夏希は怠け者というわけではなく懸命に働いているわけで、借金さえなければ闇社会に足を突っ込む必要は無かったであろう。しかも借金は自分が作ったわけではないというところが救いの無さ。
犯罪と子供の夢を天秤にかけ、闇社会に進んでしまう夏希。 しかしどうだろう、罪を犯さず子供を餓死させるよりは「ものを盗んで食わせる」方が親としてとるべき行動かも知れないが、「夢」は???
最近観たCMで「子供の習い事のためにカードローン」というのが有って、「一時しのぎの借金で子供の夢を叶えようなんていうのはアホだ」と思って観ていた俺なので、違うかなと。 ただ、夏希と多摩恵は自分の不遇を他人や社会の性にすることなく、自分で道を切り拓こうとする姿には痛々しくも心に刺さるものはあった。
役者について。
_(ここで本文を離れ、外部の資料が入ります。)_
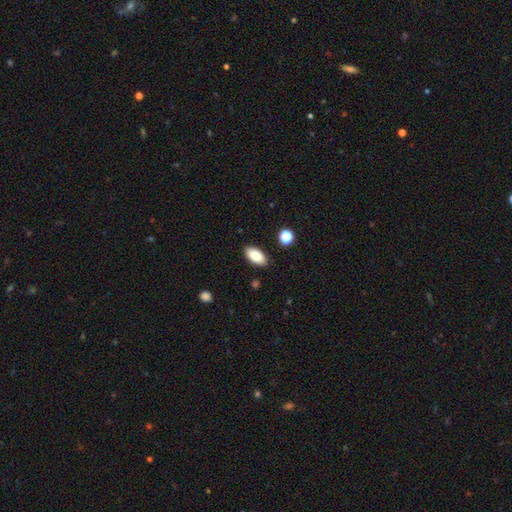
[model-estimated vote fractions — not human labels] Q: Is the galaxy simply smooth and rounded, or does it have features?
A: smooth — 82%.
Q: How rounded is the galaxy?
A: in between — 93%.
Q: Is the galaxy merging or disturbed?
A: none — 88%.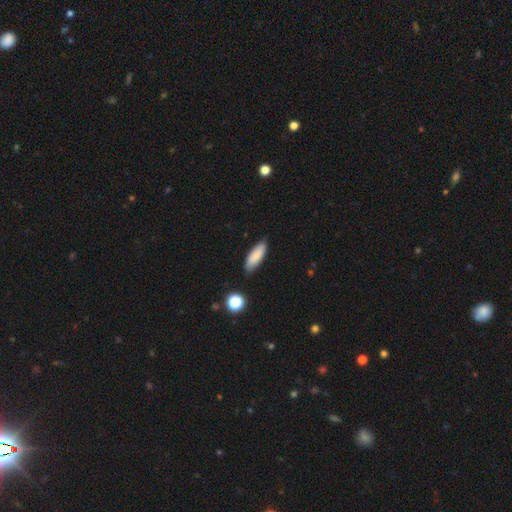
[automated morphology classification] Smooth or featured? Predicted: smooth (p=0.85). How rounded? Predicted: in between (p=0.67). Merging? Predicted: none (p=0.82).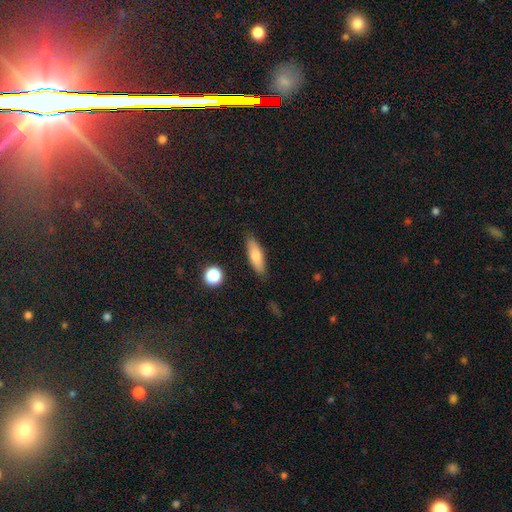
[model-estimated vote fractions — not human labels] Smooth or featured: smooth — 74% (featured or disk — 19%)
How rounded: cigar-shaped — 52% (in between — 45%)
Merging: none — 84% (minor disturbance — 12%)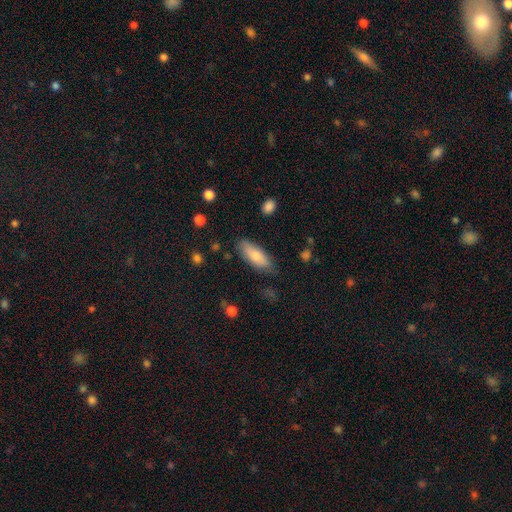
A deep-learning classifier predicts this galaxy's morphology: A smooth galaxy with no disk features (78%) that is in between round and cigar-shaped (68%).

Vote fractions:
- Smooth or featured? smooth: 78% / featured or disk: 16% / star or artifact: 6%
- How rounded? in between: 68% / cigar-shaped: 31% / round: 2%
- Merging? none: 79% / minor disturbance: 16% / major disturbance: 4% / merger: 2%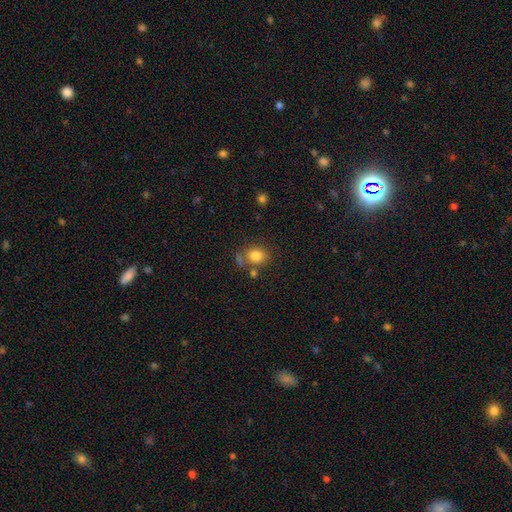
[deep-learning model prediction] A smooth galaxy with no disk features (82%) that is round (59%). Merging: none (65%).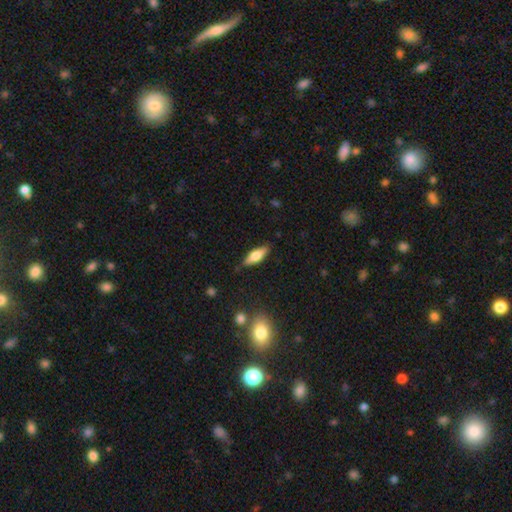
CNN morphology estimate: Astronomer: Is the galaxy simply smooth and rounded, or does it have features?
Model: smooth — 54% (runner-up: featured or disk, 39%).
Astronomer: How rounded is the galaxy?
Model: in between — 52% (runner-up: cigar-shaped, 45%).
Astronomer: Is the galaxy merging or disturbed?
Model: none — 83%.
まず、元々の鑑賞目的の北川景子については、
初日舞台あいさつライブビューイング付き上映回で観たのだが、舞台挨拶では(会場の後方席の人まで届くようにという配慮か)“くっきりメイク”だった。この姿は正直言って「あれ?」という感じだった。一方、作品中は極貧生活でろくに化粧なんてしていない設定なので化粧っ気の無いナチュラルメイク。こちらの方がずっと美しく、何度かストーリーはほっといてその美しい造形に見惚れてしまった。
とりあえず、観賞料金はそれだけで回収できた(笑)
しかし、北川以上に強烈な印象を残したのは森田望智。格闘家が様になり過ぎていた。運動神経とか、武術の経験とか、元々素養が有ったのか無かったのかも知らないが、相当の準備のトレーニングを積んだと思われる。 白々しさが皆無でホントの“格闘家”に見える動きが凄い。それだからこそ終盤の大事な試合シーンで、見続けるのが苦しくなるほどの迫力を生んだ。 また、格闘シーンだけでなく、恵まれない境遇で育った多摩恵を体現する“品の無さ”が完璧。その言動、所作には“育ちの悪さ”が滲み出ていた。体を張ったこの役作りは今年の最優秀助演女優もの。本作を観て、最近発表された“朝ドラヒロイン”にも妙に納得してしまった。
作品的には少なくとも楽しくないし、ハッピーエンドでもないし、観賞後に明るい気持ちになれる結末でもないし、ましてや“ほっこり”する作品ではない。 心地良さを味わえないという点で俺はちょっと好きになれないが、北川景子と森田望智を観るだけでも十分価値のある作品。
【蛇足】
席について上映開始前に周囲を見回して驚ろいたことが一つ。当然北川景子ファンが多いと思うのだが、女性ばかり。9割を超えていたと思う。以前に男性アイドル主演作品で似たような経験はあるが、女優主演の作品では初めてだと思う。北川景子は女性の支持も高いとは思ってはいたが、ここまでか! と驚いた。 同性の人気が高いというのは、きっと末永く人気が続くのだろうと思ったのでした。